Until next Tuesday, may you walk in God's grace.

Tuesday, May 5, 2009

Getting the word out

This is the first day of my new life as a blogger. My biggest complaint about blogging has been that not even I could find my blog. I think I may be there. This time, I wrote it down. And, after I find it will publish it on my business card.

To recap about myself: I am a new church planter for a two denominational congregation (UCC and DOC) in Tioga County, Penna. Twenty-five percent of my time is as pastor of a 175 year old Disciples of Christ congregation called Canoe Camp Church. I was "parachuted" into this beautiful area in August 2008 - parachuted means that I did not know a living soul here. I now have about 80 people that I email when there is something I think they might enjoy. My charge: care for the tiny Canoe Camp congregation and find people who are not interested in church as usual.
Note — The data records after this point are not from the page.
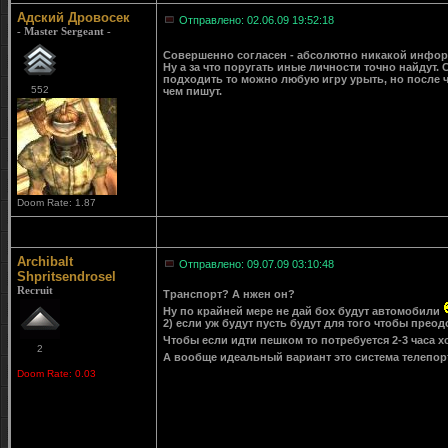
Адский Дровосек
Отправлено: 02.06.09 19:52:18
- Master Sergeant -
Совершенно согласен - абсолютно никакой инфор
Ну а за что поругать иные личности точно найдут.
подходить то можно любую игру урыть, но после ч
552
чем пишут.
Doom Rate: 1.87
Archibalt
Отправлено: 09.07.09 03:10:48
Shpritsendrosel
Recruit
Транспорт? А нжен он?
Ну по крайней мере не дай бох будут автомобили
2) если уж будут пусть будут для того чтобы пре
Чтобы если идти пешком то потребуется 2-3 часа 
2
А вообще идеальный вариант это система телепо
Doom Rate: 0.03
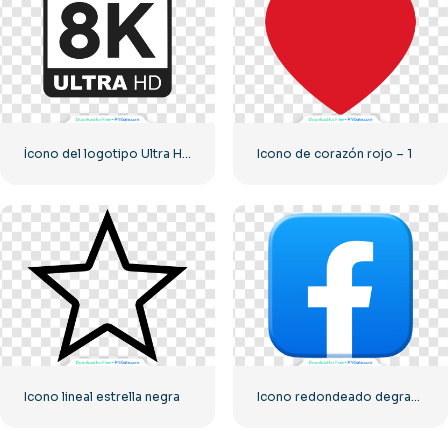
Ícono del logotipo Ultra HD de 8k monocromo negro
Icono de corazón rojo – 1
Icono lineal estrella negra
Icono redondeado degradado azul de Facebook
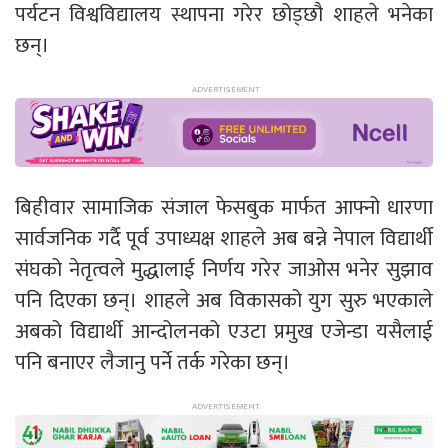
पर्यटन विश्वविद्यालय स्थापना गरेर छोड्छौ शाहले भनेका
छन्।
बिहीवार सामाजिक संजाल फेसबुक मार्फत आफ्नो धारणा
सार्वजनिक गर्दै पूर्व उपाध्यक्ष शाहले अब बन्ने नेपाल विद्यार्थी
संघको नेतृत्वले मुद्धालाई निर्णय गरेर जाओस भनेर सुझाव
पनि दिएका छन्। शाहले अब विकासको युग सुरु भएकाले
अबको विद्यार्थी आन्दोलनको एउटा प्रमुख एजेन्डा यसैलाई
पनि बनाएर लैजानु पर्ने तर्क गरेका छन्।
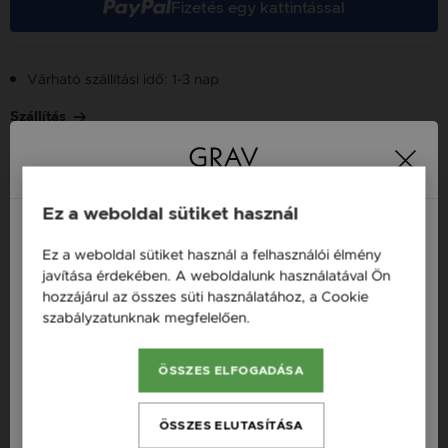
Fizetés egy kattintással
Várható szállítási idő: 1-3 nap
Szállítás
Több tízezer elégedett
Ingyenes házhozszállítás
21 000 Ft
Ez a weboldal sütiket használ
vásárló
vásárlás felett
Ez a weboldal sütiket használ a felhasználói élmény
Magyarország / HU
javítása érdekében. A weboldalunk használatával Ön
hozzájárul az összes süti használatához, a Cookie
Österreich / AT
16 napos pénzvisszafizetési
Minden ékszer raktáron
szabályzatunknak megfelelően.
Bővebben
garancia
England / EN
ÖSSZES ELFOGADÁSA
România / RO
Termékleírás
Česká republika / CZ
ÖSSZES ELUTASÍTÁSA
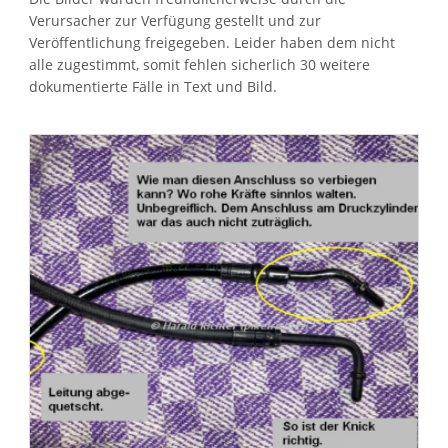
Verursacher zur Verfügung gestellt und zur
Veröffentlichung freigegeben. Leider haben dem nicht
Auswahl speichern
alle zugestimmt, somit fehlen sicherlich 30 weitere
dokumentierte Fälle in Text und Bild.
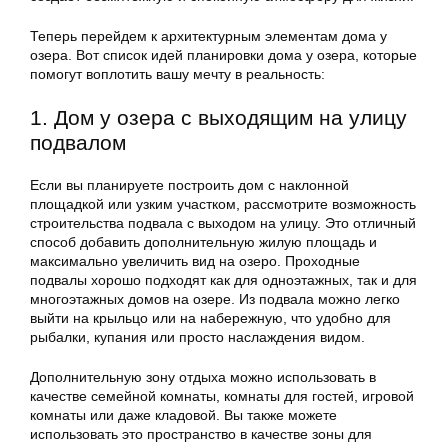
Теперь перейдем к архитектурным элементам дома у
озера. Вот список идей планировки дома у озера, которые
помогут воплотить вашу мечту в реальность:
1. Дом у озера с выходящим на улицу
подвалом
Если вы планируете построить дом с наклонной
площадкой или узким участком, рассмотрите возможность
строительства подвала с выходом на улицу. Это отличный
способ добавить дополнительную жилую площадь и
максимально увеличить вид на озеро. Проходные
подвалы хорошо подходят как для одноэтажных, так и для
многоэтажных домов на озере. Из подвала можно легко
выйти на крыльцо или на набережную, что удобно для
рыбалки, купания или просто наслаждения видом.
Дополнительную зону отдыха можно использовать в
качестве семейной комнаты, комнаты для гостей, игровой
комнаты или даже кладовой. Вы также можете
использовать это пространство в качестве зоны для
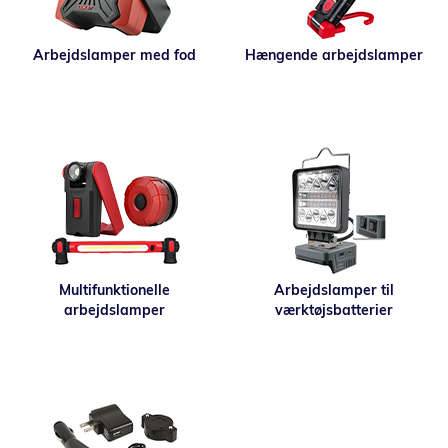
Arbejdslamper med fod
Hængende arbejdslamper
Multifunktionelle
Arbejdslamper til
arbejdslamper
værktøjsbatterier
The Canoe Camp connection reminds me that I am an ordained minister since, as a new church planter, it seems that all I ever do is network. I attend as many meetings as I am invited to attend, I talk to people even when I feel the need to retire into my introverted shell and I explain, when asked, about the difference between this church in north central Penna and others in the same community. Our difference? you ask: SoulLink UCC/DOC is progressive (I am trying not to say the "L" word), inclusive, ONA (open and affirming), and is for seekers whom I define as people totally turned off by traditional approaches to religion but who still think there is something larger than themselves. I try not to lose sight of these, though sometimes maintaining focus is a challenge.

I am going to post this - will I ever find it again? I hope so as I know people who would not just come to church will read it.

Getting up and going out into the world each day keeps me thinking. Who can I meet today, and will they want to hear about this new church? A few of those I talk with ask me when there worship is and then I have to explain that the new church does not have a regular worship time (and won't for about one year) though there is a "nontraditional" worship experience about once a month. Last month, it was a Celtic-style (taken from Iona) worship and the month before Taize. We also have a DVD opportunity and theology discussions at two local restaurants monthly.